Une enfant devant une femme et trois hommes dont deux la regarde. Au fond d’autres personnes.
Une enfant devant une femme et trois hommes dont deux la regarde. Au fond d’autres personnes.
Le magasin était plein de belles dames et d’enfants sortant des tuileries.


CHAPITRE XVI

PROGRAMME D’ÉDUCATION. MOI ET MON JAFONAIS. LE RAILLEUR MYSTIFIÉ.


Dès les premiers jours, le comte Alénitsine fixa le programme et l’heure des études de ses trois enfants. M. Carlstone gardait les leçons d’anglais, de mathématiques et de sciences naturelles, sauf la géographie et la chimie, réservées au comte Pavel, qui s’occupait aussi des études grecques et latines de son fils et de son neveu ; Mlle Mertaud réunissait les trois élèves pour les leçons de français, de dessin et de musique.

On devait se lever de très-bonne heure et travailler jusqu’à midi. Le temps entre le déjeuner et le dîner était occupé à des promenades dans Paris. Les enfants y recevaient un enseignement qui, pour n’être pas présenté d’une façon classique, n’en était pas moins profitable.

Mlle Mertaud les conduisait dans les musées. M. Carlstone leur faisait visiter le Conservatoire des arts et métiers, les manufactures, ouvrant à leurs jeunes esprits des horizons scientifiques et des connaissances pratiques. Leurs guides leur expliquaient l’histoire à propos des monuments qu’ils les menaient voir, et, dans la soirée, aux réunions de la famille, une causerie animée, nourrie des faits et des impressions de la journée, résumait agréablement les uns et les autres.

Pour se plier à la règle commune, les trois enfants n’en gardaient pas moins leur caractère propre. Stéphane était le seul qui fût un peu modifié ; encore était-ce plus à la surface qu’au fond.
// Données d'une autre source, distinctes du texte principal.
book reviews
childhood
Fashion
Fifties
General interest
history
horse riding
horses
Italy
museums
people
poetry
Il s’étudiait davantage qu’autrefois, mais c’était par crainte du blâme de son père, et non parce qu’il était revenu de ses anciens errements. Quant à Tada-Yoci, c’était bien l’enfant sérieux et bon dont le comte avait fait l’éloge ; mais son naturel concentré et timide, dont les railleries d’Arkadi se jouaient, était capable d’une finesse d’observation dont on ne se doutait guère.

Un beau jour de mai, M. Carlstone avait conduit les trois enfants aux Gobelins ; après avoir parcouru cette fabrique et s’être étonnés de voir courir les navettes agiles derrière ces tissus nuancés comme des tableaux de maître, les enfants avaient souhaité revenir à pied, de sorte que leurs jeunes estomacs furent bientôt tiraillés par la faim. Lorsqu’ils se plaignirent presque simultanément de cet effet de leur longue course, il était trois heures et la petite troupe passait sous les arcades de la rue de Rivoli.
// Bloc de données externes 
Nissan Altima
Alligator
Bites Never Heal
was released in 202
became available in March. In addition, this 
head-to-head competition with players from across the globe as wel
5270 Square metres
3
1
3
« Un goûter ne fera pas tort au diner de sept heures, dit M Carlstone. Nous nous arrêterons à la pâtisserie anglaise. »

Quand ils y entrèrent, le magasin était plein de belles dames et d’enfants sortant des Tuileries. Des groupes nombreux stationnaient autour des buffets et des étalages et se mirent à chuchoter en se montrant Tada-Yoci.

Quelque discrète que fût cette curiosité parisienne, Arkadi la remarqua, et sa petite vanité fut satisfaite de se prêter à une exhibition exotique. Quand la demoiselle de magasin vint lui offrir une assiette et une fourchette en lui désignant les coupes de cristal pleines de chatteries, il lui dit à haute et intelligible voix :

« Non, rien de sucré ; des sandwichs et des pâtés aux crevettes ; nous avons très-faim, moi et mon Japonais. »

On se poussa le coude ; l’on regarda de plus belle Tada-Yoci qui conservait un sérieux vraiment asiatique. Les allées et venues se succédaient dans le magasin, et comme les enfants avaient réellement l’appétit éveillé, Arkadi eut à répéter plusieurs fois, devant un auditoire renouvelé, sa phrase sacramentelle : « Moi et mon Japonais. » Mais au moment où il allait se permettre une quatrième récidive, Tada-Yoci le prévint en disant, avec le plus admirable sang-froid du monde, à la demoiselle qui les servait :

« Assez de pâtés. Un chou à la crème, s’il vous plaît, pour moi et mon Russe. »

Stéphane pouffa de rire ; M. Carlstone lui-même ne put maintenir son sérieux en voyant Arkadi garder sa bouche pleine tout ouverte par la stupéfaction. Tada-Yoci cligna ses yeux d’un air si malin qu’Arkadi se le tint pour dit et raya de son vocabulaire sa petite phrase à sensation.